Pantone 11-4201 Cloud Dancer fügt sich auffallend gut in diese Logik ein. Es ist kein strahlendes Weiß, kein kühles Reinheitsversprechen und schon gar kein modischer Effektton, sondern ein gedämpftes, beruhigendes Offwhite. Entsprechend fielen einige Reaktionen aus: Langweilig und steril, bis hin zum Einwand, ein schlichtes „Weiß“ verdiene den Status einer Trendfarbe nicht und sei bei genauerer Betrachtung nicht einmal eine Farbe. Pantone hingegen beschreibt Cloud Dancer als Symbol für eine Gesellschaft, die den Wert stiller Besinnung wiederentdeckt – eine Formulierung, die man als wohlklingende Trendrhetorik lesen kann, die aber zugleich einen Nerv trifft. In einer Zeit, die von lauten Bildern, einfachen Wahrheiten und zunehmend autoritären Gesten geprägt ist, wirkt dieses Weiß wie ein bewusster Gegenentwurf: Nicht als Flucht, sondern als Verweigerung des Dauerlärms. Nach Jahren visueller Überreizung, permanenter Sichtbarkeit und geräuschvoller Positionierung setzt Cloud Dancer auf Zurücknahme statt Zuspitzung. Es will nichts beweisen, nichts dominieren, nichts besetzen. Es setzt keinen Punkt, sondern ein Semikolon. Und das mag ich.

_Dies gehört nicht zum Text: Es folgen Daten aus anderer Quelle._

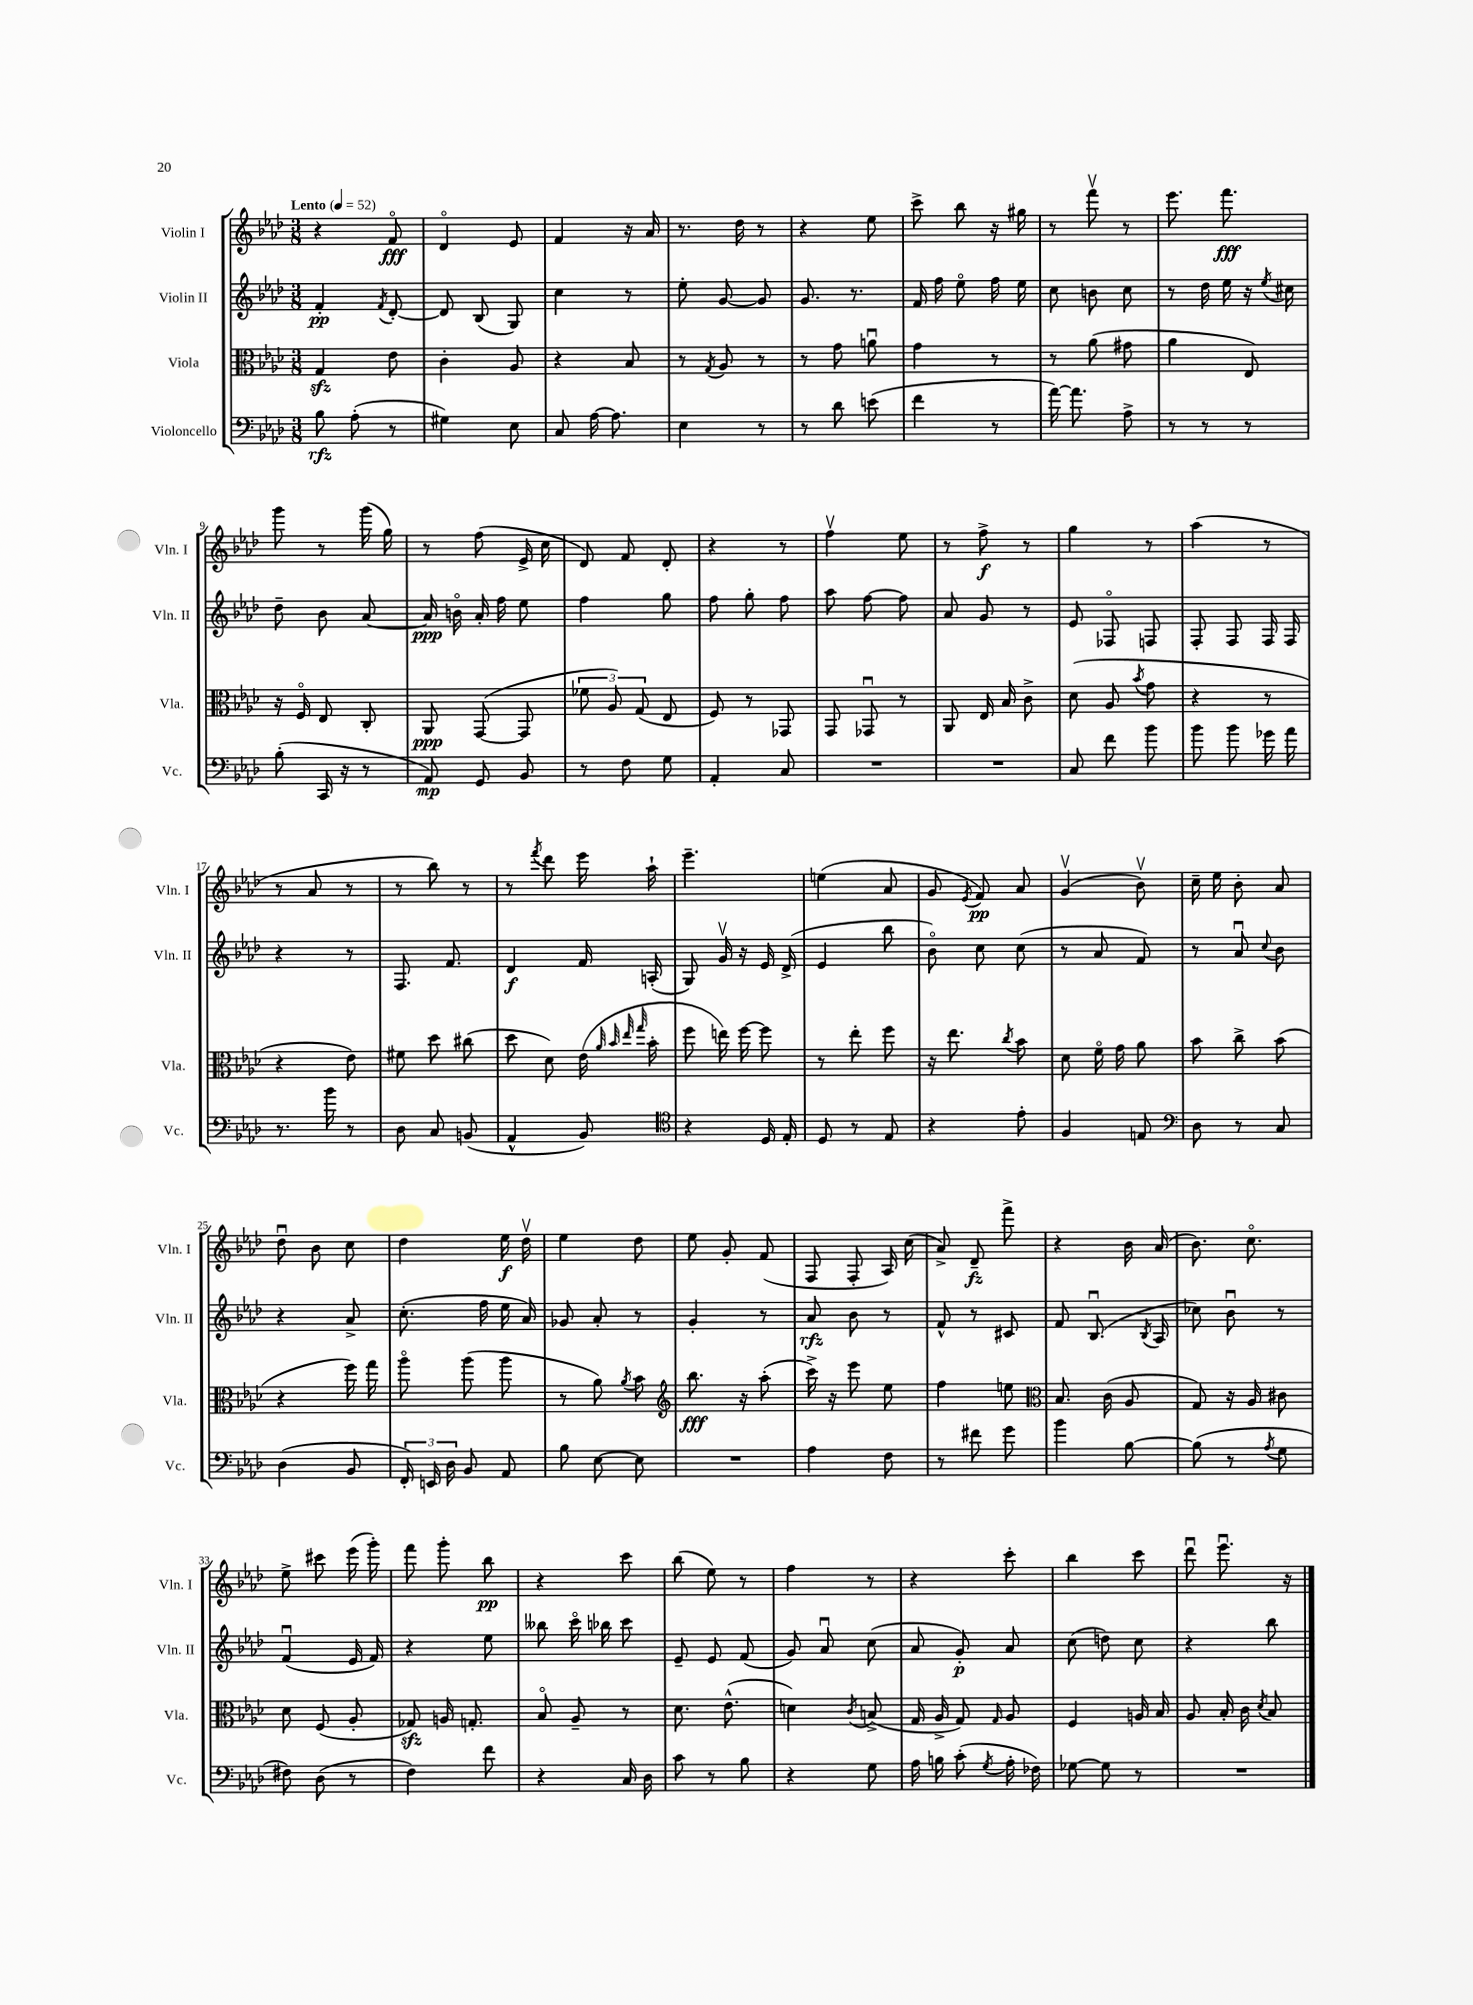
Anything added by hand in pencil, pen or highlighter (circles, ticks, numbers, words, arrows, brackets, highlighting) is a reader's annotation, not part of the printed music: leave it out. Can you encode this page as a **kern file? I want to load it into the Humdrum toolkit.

**kern	**kern	**kern	**kern
*staff4	*staff3	*staff2	*staff1
*clefF4	*clefC3	*clefG2	*clefG2
*k[b-e-a-d-]	*k[b-e-a-d-]	*k[b-e-a-d-]	*k[b-e-a-d-]
*M3/8	*M3/8	*M3/8	*M3/8
*MM52	*MM52	*MM52	*MM52
8B-	4G	4f'	4r
(8A-'	.	.	.
.	.	8qf	.
8r	8e-	[8d-'	8fo
=	=	=	=
4G#)	4c'	8d-]	4d-o
.	.	(8B-	.
8E-	8A-	8G)	8e-
=	=	=	=
8C	4r	4cc	4f
[16A-	.	.	.
8.A-]	.	.	.
.	8B-	8r	16r
.	.	.	16a-
=	=	=	=
4E-	8r	8ee-'	8.r
.	8qG	.	.
.	8A-	[8g	.
.	.	.	16dd-
8r	8r	8g]	8r
=	=	=	=
8r	8r	8.g	4r
8d-	8g	.	.
.	.	8.r	.
(8e	8au	.	8ee-
=	=	=	=
4f	4g	16f	8ccc^
.	.	16ff	.
.	.	8ee-o	8bb-
8r	8r	16ff	16r
.	.	16ee-	16gg#
=	=	=	=
[16a-)	8r	8cc	8r
8.a-]	.	.	.
.	(8a-	8b	8fffv
8A-^	8g#	8cc	8r
=	=	=	=
8r	4a-	8r	8.eee-
8r	.	16dd-	.
.	.	16ee-	8.fff
8r	8E-)	16r	.
.	.	8qee-	.
.	.	16cc#	.
=	=	=	=
(8B-'	16r	8dd-~	8ggg
.	16Fo	.	.
16CC	8E-	8b-	8r
16r	.	.	.
8r	8C'	[8a-	(16ggg
.	.	.	16gg)
=	=	=	=
8AA-)	8AA-	16a-]	8r
.	.	16bo	.
8GG	([8GG	16a-'	(8ff
.	.	16ff	.
8BB-	8GG]	8ee-	16e-^
.	.	.	16cc
=	=	=	=
8r	12f-	4ff	8d-)
.	12A-)	.	.
8F	.	.	8f
.	(12G	.	.
8G	8E-	8gg	8d-'
=	=	=	=
4AA-'	8F)	8ff	4r
.	8r	8gg'	.
8C	8GG-	8ff	8r
=	=	=	=
4.r	8GG	8aa-	4ffv
.	8GG-u	[8ff	.
.	8r	8ff]	8ee-
=	=	=	=
4.r	8AA-	8a-	8r
.	16E-	8g	8ff^
.	16B-	.	.
.	8c^	8r	8r
=	=	=	=
8C	(8d-	8e-	4gg
8f	8A-	8F-o	.
.	8qb-	.	.
8b-	8g	8F	8r
=	=	=	=
8b-	4r	8F'	(4aa-
8b-	.	8F	.
16g-	8r	16F	8r
16a-	.	16F	.
=	=	=	=
8.r	4r	4r	8r
.	.	.	8a-
16b-	.	.	.
8r	8e-)	8r	8r
=	=	=	=
8D-	8f#	8.F	8r
8C	8dd-	.	8bb-)
.	.	8.f	.
(8BB	(8cc#	.	8r
=	=	=	=
4AA-^^	8dd-	4d-	8r
.	.	.	8qfff
.	8d-)	.	8ddd-
8BB-)	(16e-	16f	16eee-
.	32qqa-	.	.
.	32qqb-	.	.
.	32qqee-	.	.
.	32qqgg	.	.
.	16b-'	(16A'	16aa-`
=	=	=	=
*clefC4	*	*	*
4r	8ff	8G)	4.eee-~
.	16ee)	16gv	.
.	[16ff	16r	.
16D-	8ff]	16e-	.
16E-'	.	(16d-^	.
=	=	=	=
8D-	8r	4e-	(4ee
8r	8ee-'	.	.
8E-	8ff	8bb-	8a-
=	=	=	=
4r	16r	8b-o)	8g
.	8.ee-	.	.
.	.	.	8qe-
.	.	8cc	8f)
.	8qcc	.	.
8e-'	8b-	(8cc	8a-
=	=	=	=
4F	8d-	8r	(4gv
.	16fo	8a-	.
.	16g	.	.
8E	8a-	8f)	8b-v)
=	=	=	=
*clefF4	*	*	*
8D-	8b-	8r	16cc~
.	.	.	16ee-
8r	8cc^	8a-u	8b-'
.	.	8qqcc	.
8C	(8b-	8b-	8a-
=	=	=	=
(4D-	4r	4r	8dd-u
.	.	.	8b-
8BB-	16ff)	8a-^	8cc
.	16gg	.	.
=	=	=	=
24FF')	8aa-o	(8.cc'	4dd-
24EE	.	.	.
24D-	.	.	.
8BB-	(8aa-	.	.
.	.	16ff	.
8AA-	8aa-	16ee-	16ee-
.	.	16a-)	16dd-v
=	=	=	=
8B-	8r	8g-	4ee-
[8E-	8a-)	8a-'	.
.	8qa-	.	.
8E-]	8b-	8r	8dd-
=	=	=	=
*	*clefG2	*	*
4.r	8.bb-	4g'	8ee-
.	.	.	8g'
.	16r	.	.
.	(8aa-'	8r	(8f
=	=	=	=
4A-	16ccc^)	8a-	8F
.	16r	.	.
.	8eee-	8b-	8F'
8F	8ee-	8r	16A-)
.	.	.	(16cc
=	=	=	=
8r	4ff	8f^^	8a-^)
8f#	.	8r	8d-~
8g	8ee	8c#	8fff^
=	=	=	=
*	*clefC3	*	*
4b-	8.B-	8f	4r
.	.	(8.B-u	.
.	(16c	.	.
[8B-	8A-	.	16b-
.	.	8qB-	.
.	.	16A-	(16a-
=	=	=	=
(8B-]	8G)	8cc-)	8.b-)
8r	16r	8b-u	.
.	16A-	.	8.cco
8qA-	.	.	.
8G	8c#	8r	.
=	=	=	=
8F#)	8d-	(4fu	8ee-^
(8D-	(8F	.	8ccc#
8r	8A-'	16e-	(16eee-
.	.	16f)	16ggg')
=	=	=	=
4F)	8G-)	4r	8fff
.	16A	.	8ggg'
.	8.G'	.	.
8f	.	8ee-	8bb-
=	=	=	=
4r	8B-o	8bb--	4r
.	8A-~	16ccco	.
.	.	16bb-	.
16C	8r	8ccc	8ccc
16D-	.	.	.
=	=	=	=
8c	8.d-	8e-~	(8bb-
8r	.	8e-	8ee-)
.	(8.e-^^	.	.
8B-	.	(8f	8r
=	=	=	=
4r	4d)	8g)	4ff
.	.	8a-u	.
.	8qc	.	.
8G	(8B^	(8cc	8r
=	=	=	=
16A-	16G	8a-	4r
16B	16A-^	.	.
(8c'	8G)	8g')	.
8qG	16qqG	.	.
16A-'	8A-	8a-	8ccc'
16F-)	.	.	.
=	=	=	=
[8G-	4F	(8cc	4bb-
8G-]	.	8dd)	.
8r	16A	8cc	8ccc
.	16B-	.	.
=	=	=	=
4.r	8A-	4r	8ddd-u
.	16B-'	.	8.eee-u
.	16c	.	.
.	8qd-	.	.
.	8B-	8bb-	.
.	.	.	16r
==	==	==	==
*-	*-	*-	*-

Vielleicht ist es kein Zufall, dass sich Cloud Dancer so mühelos olfaktorisch denken lässt. Nicht als frisches, cleanes Weiß, sondern als sanft cremiges Offwhite. Ein weich nuancierter Zustand zwischen Haut, Stoff und Stille. In der Welt der Düfte zeigt sich diese Haltung nicht über klar strahlende Helligkeit, sondern über moschusartige, milchige oder pudrige Texturen. Über Kompositionen, die nicht auf Distanz wirken, sondern Nähe zulassen, ohne sich aufzudrängen. Düfte, die keine Statements sind, die nichts erklären und nichts beweisen wollen. Die nah am Körper bleiben, manchmal fast unscheinbar sind und ihre Wirkung gerade durch ihre Zurückhaltung entfalten. Wie Cloud Dancer selbst sind sie für mich keine stilistische Aussage, sondern ein Zustand. Eine Form subtiler Aufmerksamkeit: Leise, wach, unaufgeregt. Beruhigung nicht als Rückzug, sondern als bewusste Entscheidung gegen den Lärm - und damit heute möglicherweise die radikalste Form von Stil.